Season 3 of The White Lotus wasn’t just a success; it became a cultural moment. Building on the buzz of Season 2’s finale, our mandate was clear: take the momentum and turn it into something bigger.
By leaning into the show’s dry wit and sharp tone, we built a feed that felt alive and inside the fandom—not just speaking to it, but from it. Season 3 marked our bold entry into TikTok, and it paid off fast. Through POV-driven videos and character-inspired content, we fully embraced the nativeness of the platform and gave fans a fresh, irresistible way to engage. We didn’t just repost clips; we met each moment in real time and kept the emotional energy of the show surging long after it aired on Sunday nights.
Over five months, our campaign transformed The White Lotus into a must-follow TikTok destination, driving 142K+ net-new followers, delivering daily content that consistently reached millions of views, and sparking a global conversational event that decisively outperformed Season 2.
Our campaign was a bold reimagining of what TikTok can do for premium storytelling, driving conversation, community, and cultural relevance at scale. We didn’t just market a show; we built a movement fans didn’t want to miss.
We monitored social conversation daily and moved in real time, launching fast-turn, platform-native content that kept pace with the fandom. Our posts didn’t just show up in the feed; they blended into it, giving fans a reason to reach for their phones the moment each episode ended.
Our content wasn’t overpolished or traditional longform AV—it was built for how people actually scroll, swipe, and share. Every piece had a distinct, confident voice, speaking about the show the way fans wanted to hear about it: like a friend on the couch next to them or the first text they got after every jaw-dropping moment week after week.

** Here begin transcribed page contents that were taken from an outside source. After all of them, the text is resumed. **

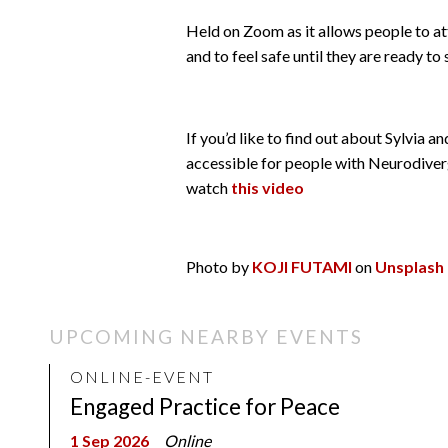
Held on Zoom as it allows people to at
and to feel safe until they are ready to
If you’d like to find out about Sylvia 
accessible for people with Neurodiver
watch
this video
Photo by
KOJI FUTAMI
on
Unsplash
UPCOMING NEARBY EVENTS
ONLINE-EVENT
Engaged Practice for Peace
1 Sep 2026
Online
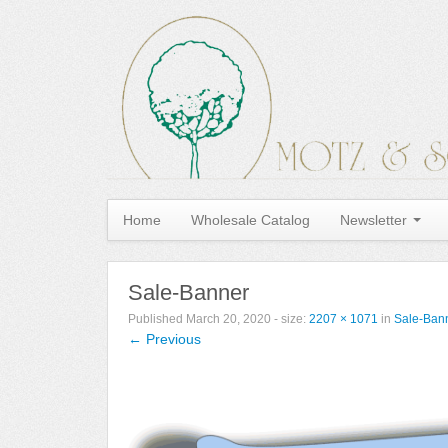
Home
Wholesale Catalog
Newsletter
Sale-Banner
Published
March 20, 2020
- size:
2207 × 1071
in
Sale-Ban
← Previous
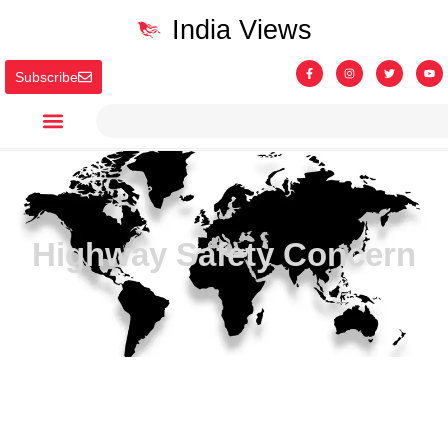
India Views
Subscribe
Highway Safety Concern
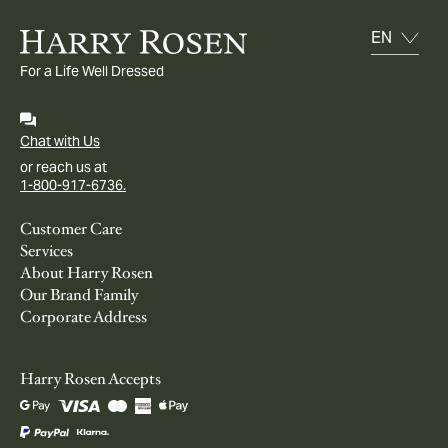
For a Life Well Dressed
Chat with Us
or reach us at
1-800-917-6736.
Customer Care
Services
About Harry Rosen
Our Brand Family
Corporate Address
Harry Rosen Accepts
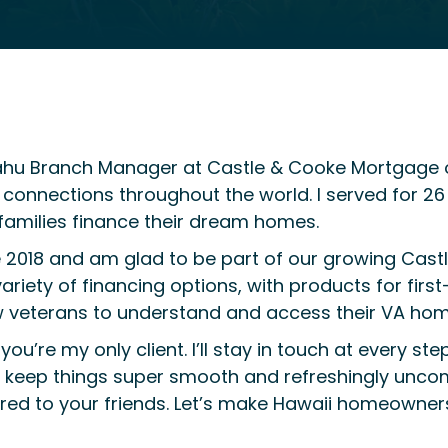
ahu Branch Manager at Castle & Cooke Mortgage of
nections throughout the world. I served for 26 y
families finance their dream homes.
e 2018 and am glad to be part of our growing Cast
variety of financing options, with products for firs
ow veterans to understand and access their VA hom
you’re my only client. I’ll stay in touch at every s
to keep things super smooth and refreshingly unco
erred to your friends. Let’s make Hawaii homeowne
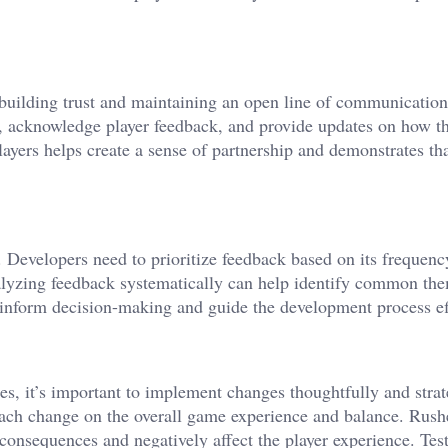
 building trust and maintaining an open line of communication
s, acknowledge player feedback, and provide updates on how th
yers helps create a sense of partnership and demonstrates tha
. Developers need to prioritize feedback based on its frequenc
alyzing feedback systematically can help identify common th
d inform decision-making and guide the development process ef
, it’s important to implement changes thoughtfully and strat
each change on the overall game experience and balance. Rush
onsequences and negatively affect the player experience. Tes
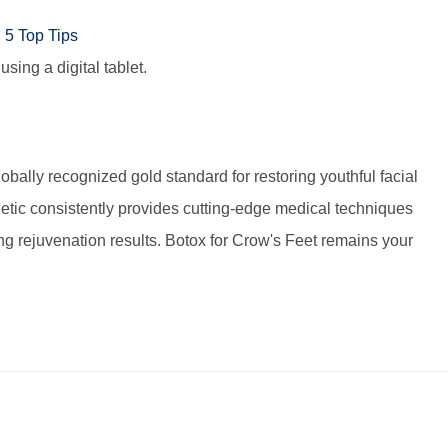
sing a digital tablet.
lobally recognized gold standard for restoring youthful facial
hetic consistently provides cutting-edge medical techniques
ing rejuvenation results. Botox for Crow's Feet remains your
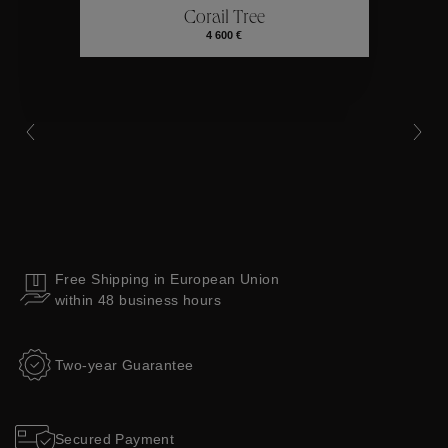
Corail Tree
Collections
4 600 €
Free Shipping in European Union
within 48 business hours
Two-year Guarantee
Secured Payment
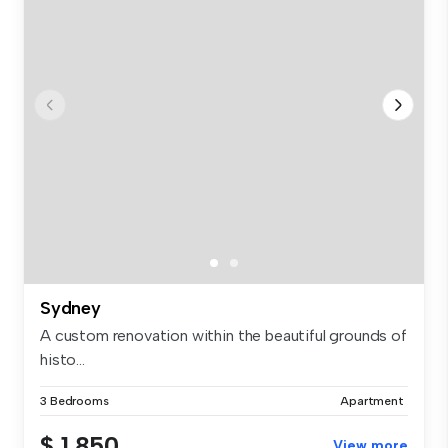
Sydney
A custom renovation within the beautiful grounds of
histo...
3 Bedrooms
Apartment
$ 1,850
View more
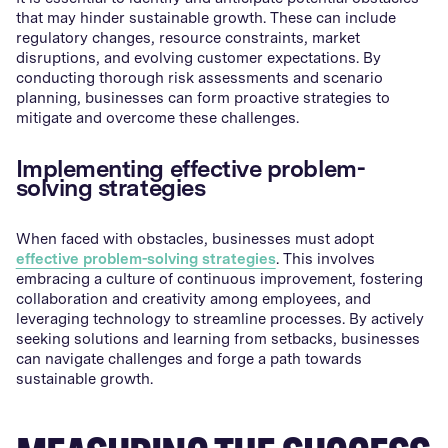
that may hinder sustainable growth. These can include
regulatory changes, resource constraints, market
disruptions, and evolving customer expectations. By
conducting thorough risk assessments and scenario
planning, businesses can form proactive strategies to
mitigate and overcome these challenges.
Implementing effective problem-
solving strategies
When faced with obstacles, businesses must adopt
effective problem-solving strategies
. This involves
embracing a culture of continuous improvement, fostering
collaboration and creativity among employees, and
leveraging technology to streamline processes. By actively
seeking solutions and learning from setbacks, businesses
can navigate challenges and forge a path towards
sustainable growth.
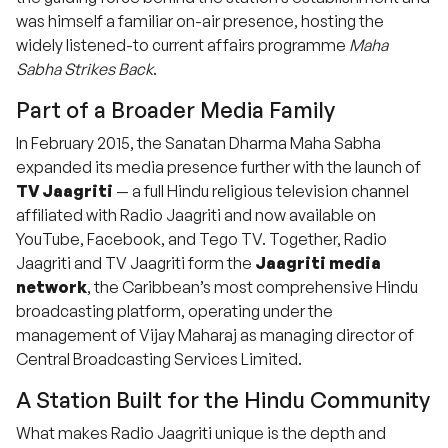
was himself a familiar on-air presence, hosting the
widely listened-to current affairs programme
Maha
Sabha Strikes Back
.
Part of a Broader Media Family
In February 2015, the Sanatan Dharma Maha Sabha
expanded its media presence further with the launch of
TV Jaagriti
— a full Hindu religious television channel
affiliated with Radio Jaagriti and now available on
YouTube, Facebook, and Tego TV. Together, Radio
Jaagriti and TV Jaagriti form the
Jaagriti media
network
, the Caribbean’s most comprehensive Hindu
broadcasting platform, operating under the
management of Vijay Maharaj as managing director of
Central Broadcasting Services Limited.
A Station Built for the Hindu Community
What makes Radio Jaagriti unique is the depth and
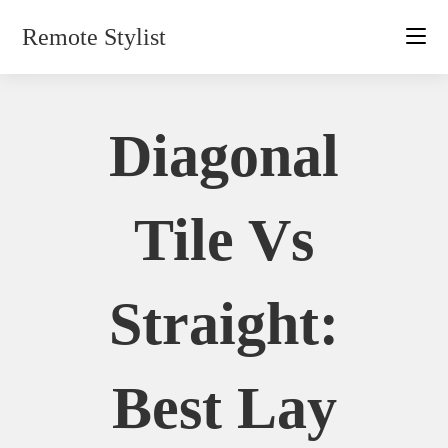
Skip
Remote Stylist
to
content
Diagonal
Tile Vs
Straight:
Best Lay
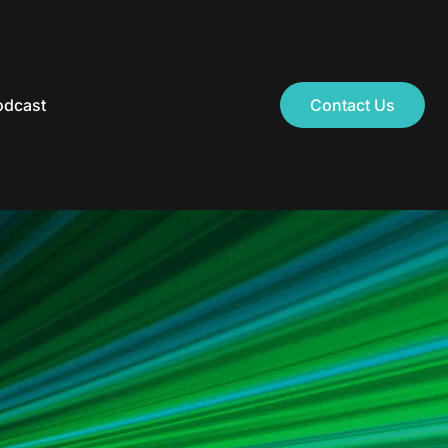
odcast
Contact Us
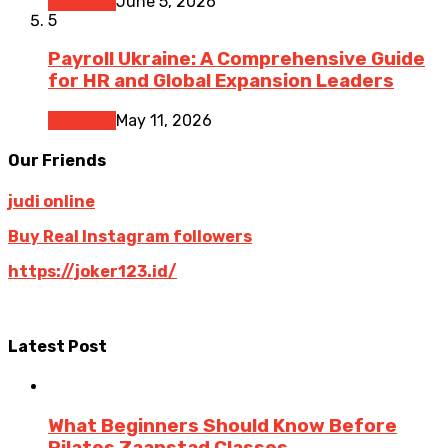
Business
June 5, 2026
5
Payroll Ukraine: A Comprehensive Guide
for HR and Global Expansion Leaders
Business
May 11, 2026
Our Friends
judi online
Buy Real Instagram followers
https://joker123.id/
Latest Post
What Beginners Should Know Before
Pilates Zaanstad Classes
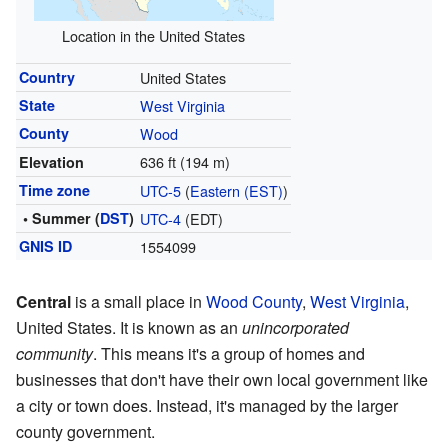
Location in the United States
Country
United States
State
West Virginia
County
Wood
636 ft (194 m)
Elevation
Time zone
UTC-5
(
Eastern (EST)
)
• Summer (
DST
)
UTC-4
(EDT)
GNIS ID
1554099
Central
is a small place in
Wood County
,
West Virginia
,
United States. It is known as an
unincorporated
community
. This means it's a group of homes and
businesses that don't have their own local government like
a city or town does. Instead, it's managed by the larger
county government.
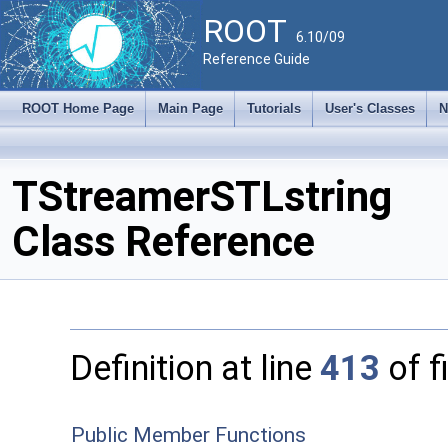
ROOT
6.10/09
Reference Guide
ROOT Home Page
Main Page
Tutorials
User's Classes
N
TStreamerSTLstring
Class Reference
Definition at line
413
of f
Public Member Functions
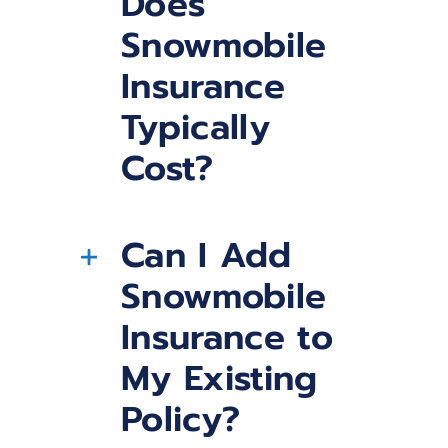
Does
Snowmobile
Insurance
Typically
Cost?
Can I Add
Snowmobile
Insurance to
My Existing
Policy?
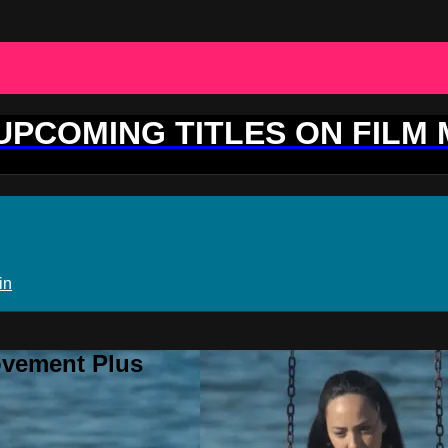
 UPCOMING TITLES ON FILM
in
ovement Plus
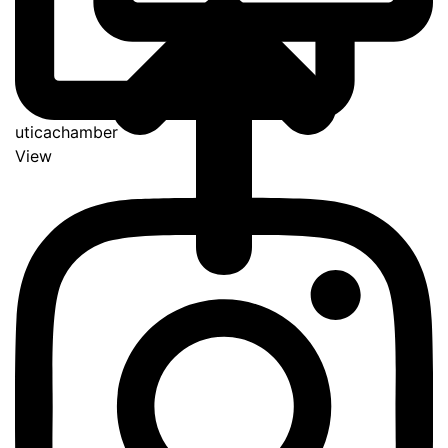
uticachamber
View
Go
to
Top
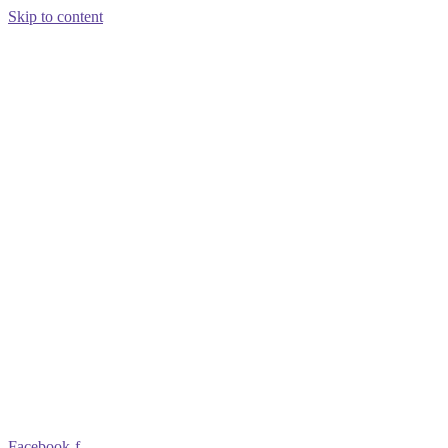
Skip to content
Facebook-f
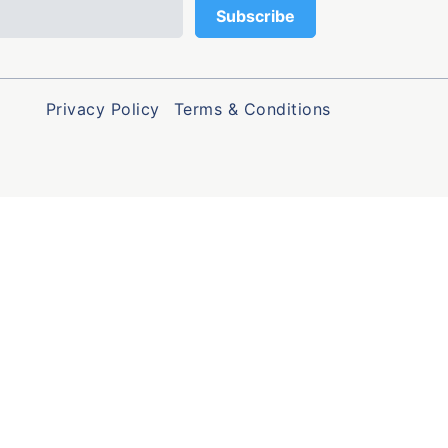
Privacy Policy
Terms & Conditions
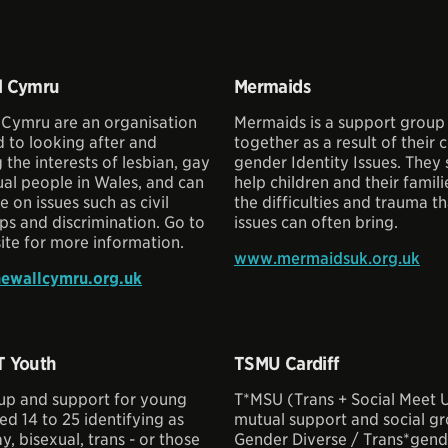
l Cymru
Mermaids
 Cymru are an organisation
Mermaids is a support group
 to looking after and
together as a result of their c
the interests of lesbian, gay
gender Identity Issues. They 
al people in Wales, and can
help children and their famil
e on issues such as civil
the difficulties and trauma t
ps and discrimination. Go to
issues can often bring.
ite for more information.
www.mermaidsuk.org.uk
ewallcymru.org.uk
T Youth
TSMU Cardiff
up and support for young
T*MSU (Trans + Social Meet U
d 14 to 25 identifying as
mutual support and social gro
y, bisexual, trans - or those
Gender Diverse / Trans*gende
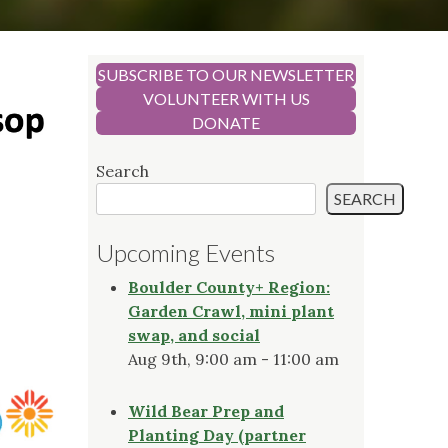
SUBSCRIBE TO OUR NEWSLETTER
VOLUNTEER WITH US
DONATE
Search
SEARCH
Upcoming Events
Boulder County+ Region:
Garden Crawl, mini plant
swap, and social
Aug 9th, 9:00 am - 11:00 am
Wild Bear Prep and
Planting Day (partner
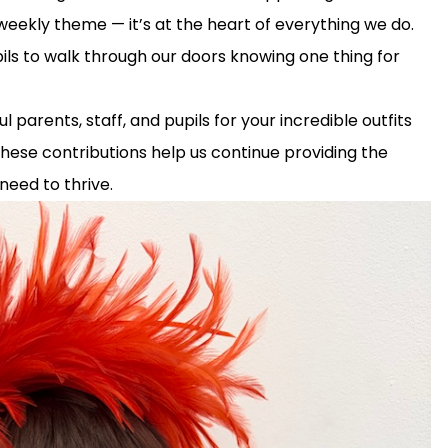
a weekly theme — it’s at the heart of everything we do.
ils to walk through our doors knowing one thing for
parents, staff, and pupils for your incredible outfits
 These contributions help us continue providing the
need to thrive.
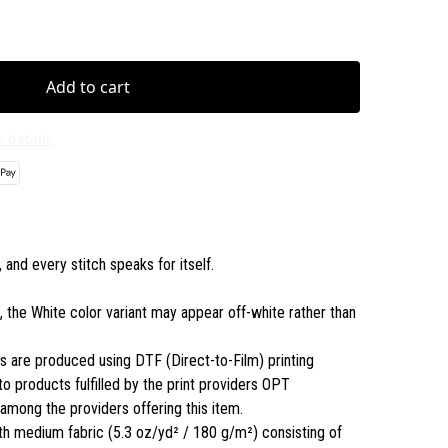
Add to cart
 details
and every stitch speaks for itself.
s, the White color variant may appear off-white rather than
ls are produced using DTF (Direct-to-Film) printing
to products fulfilled by the print providers OPT
ong the providers offering this item.
th medium fabric (5.3 oz/yd² / 180 g/m²) consisting of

Over five months, our campaign turned The White Lotus into a must-follow experience. We launched and scaled the TikTok account to 142K+ new followers and drove more than 7M likes to date. Our always-on content kept the conversation alive between episodes, helping lift the Season 3 finale viewership by 51% over Season 2 and securing the top spot on Nielsen’s streaming charts for two consecutive weeks.